REM behavior disorder (RBD)
A sleep disorder in which a person physically acts out a dream.
reticular formation
An extensive region of the brainstem (extending from the medulla through the thalamus) that is involved in arousal (waking).
retinohypothalamic pathway
The projection of retinal ganglion cells to the suprachiasmatic nuclei.
sleep apnea
A sleep disorder in which respiration slows or stops periodically, waking the patient. Excessive daytime somnolence results from the frequent nocturnal awakening.
sleep cycle
A period of slow-wave sleep followed by a period of REM sleep. In humans, a sleep cycle lasts 90–110 minutes.
sleep deprivation
The partial or total prevention of sleep.
sleep enuresis
Bed-wetting.
sleep paralysis
A state during the transition to or from sleep, in which the ability to move or talk is temporarily lost.
sleep recovery
The process of sleeping more than normally after a period of sleep deprivation, as though in compensation.
sleep spindle
A characteristic 14- to 18-Hz wave in the EEG of a person said to be in stage 2 sleep.
sleep state misperception
Commonly, a person’s perception that he has not been asleep when in fact he was. Typically occurs at the start of a sleep episode.
sleep-maintenance insomnia
Difficulty in staying asleep.
sleep-onset insomnia
Difficulty in falling asleep.
slow-wave sleep (SWS)
Sleep, divided into stages 1–4, that is defined by the presence of slow-wave EEG activity.
somnambulism
Sleepwalking.
stage 1 sleep
The initial stage of slow-wave sleep, which is characterized by small-amplitude EEG waves of irregular frequency, slow heart rate, and reduced muscle tension.
stage 2 sleep
A stage of slow-wave sleep that is defined by bursts of regular 14- to 18-Hz EEG waves called sleep spindles.
stage 3 sleep
A stage of slow-wave sleep that is defined by the spindles seen in stage 2 sleep, mixed with larger-amplitude slow waves.
stage 4 sleep
A stage of slow-wave sleep that is defined by the presence of delta waves at least half the time.

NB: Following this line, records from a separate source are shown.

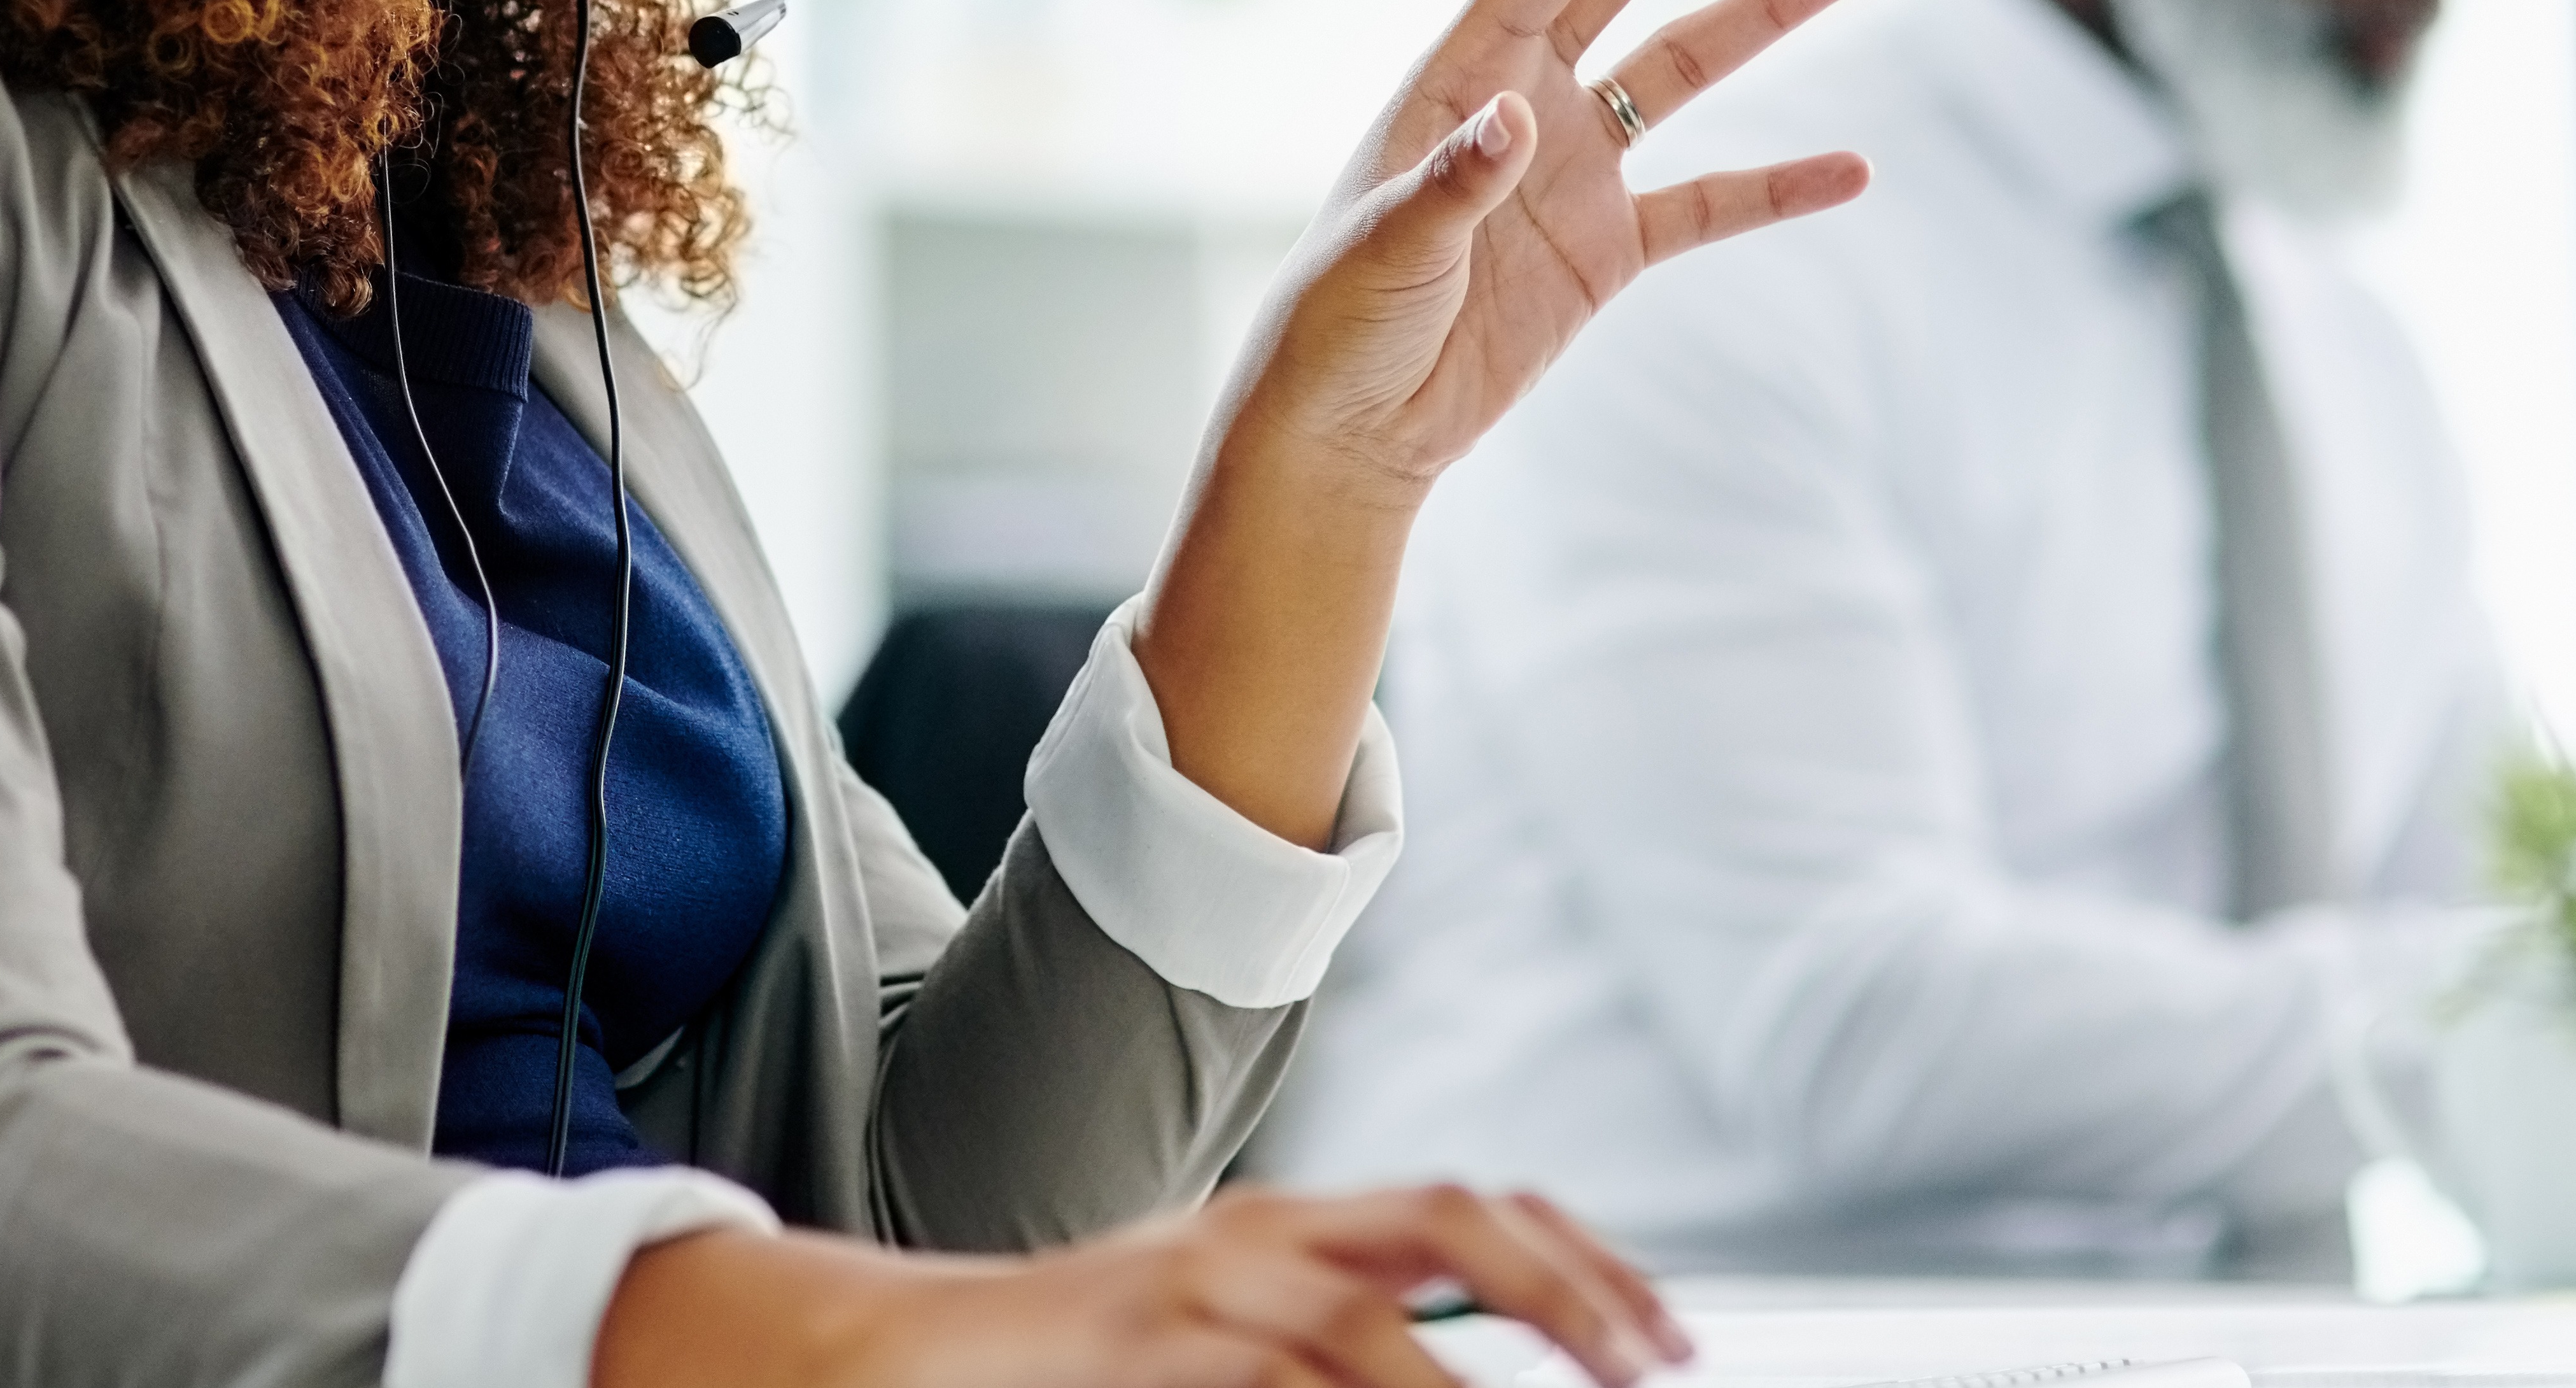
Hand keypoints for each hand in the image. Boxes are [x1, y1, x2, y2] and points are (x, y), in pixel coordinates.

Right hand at [599, 1183, 1695, 1387]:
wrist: (907, 1352)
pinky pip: (1276, 1377)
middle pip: (1453, 1215)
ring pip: (1366, 1317)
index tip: (1668, 1333)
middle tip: (1657, 1364)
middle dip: (1571, 1287)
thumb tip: (1459, 1374)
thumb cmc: (1084, 1365)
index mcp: (1298, 1227)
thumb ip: (1341, 1351)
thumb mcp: (1236, 1349)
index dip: (1586, 1258)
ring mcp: (1200, 1277)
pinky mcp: (1143, 1337)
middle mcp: (1263, 1230)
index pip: (1477, 1206)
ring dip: (1465, 1383)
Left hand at [1230, 0, 1871, 492]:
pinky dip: (1779, 187)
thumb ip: (1453, 185)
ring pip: (1686, 70)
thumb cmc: (1335, 326)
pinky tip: (1853, 169)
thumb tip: (1518, 119)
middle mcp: (1526, 101)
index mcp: (1464, 74)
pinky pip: (1710, 206)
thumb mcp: (1385, 249)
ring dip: (1767, 14)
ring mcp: (1574, 174)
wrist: (1348, 429)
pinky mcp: (1607, 252)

sudden infant death syndrome (SIDS)
Also called crib death. The sudden, unexpected death of an apparently healthy human infant who simply stops breathing, usually during sleep.
suprachiasmatic nucleus (SCN)
A small region of the hypothalamus above the optic chiasm that is the location of a circadian oscillator.
tuberomammillary nucleus
A region of the basal hypothalamus, near the pituitary stalk, that plays a role in generating SWS.
ultradian
Referring to a rhythmic biological event whose period is shorter than that of a circadian rhythm, usually from several minutes to several hours long.
vertex spike
A sharp-wave EEG pattern that is seen during stage 1 slow-wave sleep.
zeitgeber
Literally “time-giver” (in German). The stimulus (usually the light-dark cycle) that entrains circadian rhythms.